Additionally, homeowners and outdoor enthusiasts should remain vigilant. Adult lanternflies are known to deposit half-inch-long egg masses on stationary objects found outdoors, further exacerbating the spread of this pest.
The Maryland Department of Agriculture actively seeks the public’s help to track and manage the lanternfly population. Residents who come across the spotted lanternfly in its nymph or adult stage are urged to take a clear photograph and promptly send it along with specific location details to DontBug.MD@maryland.gov. This initiative will assist the department in determining the extent of the infestation and strategizing control measures effectively.

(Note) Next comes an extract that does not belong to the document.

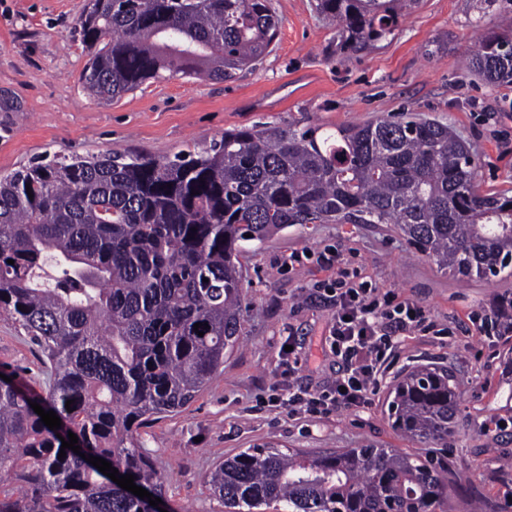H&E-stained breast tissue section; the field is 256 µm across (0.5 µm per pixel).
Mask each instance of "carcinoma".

Further information, including comprehensive details about the lanternfly’s life cycle and methods to properly dispose of discovered egg masses, can be found on the Maryland Department of Agriculture’s spotted lanternfly information page. Residents must familiarize themselves with this information, ensuring swift and appropriate actions when encountering these pests.
The sudden emergence of the spotted lanternfly in North America highlights the broader challenges faced by regions worldwide due to invasive species. These pests threaten local ecosystems and can have detrimental effects on local economies, particularly sectors heavily reliant on agriculture.
Officials monitor the situation closely, and timely public cooperation is vital. As with many invasive species, early detection and management can make a significant difference in controlling the spread and minimizing damage.
Residents must remain vigilant, continuously check their surroundings, especially outdoors, and report any sightings to the provided email address. Through collective action and awareness, Calvert County hopes to address the spotted lanternfly challenge head-on and protect its rich agricultural heritage.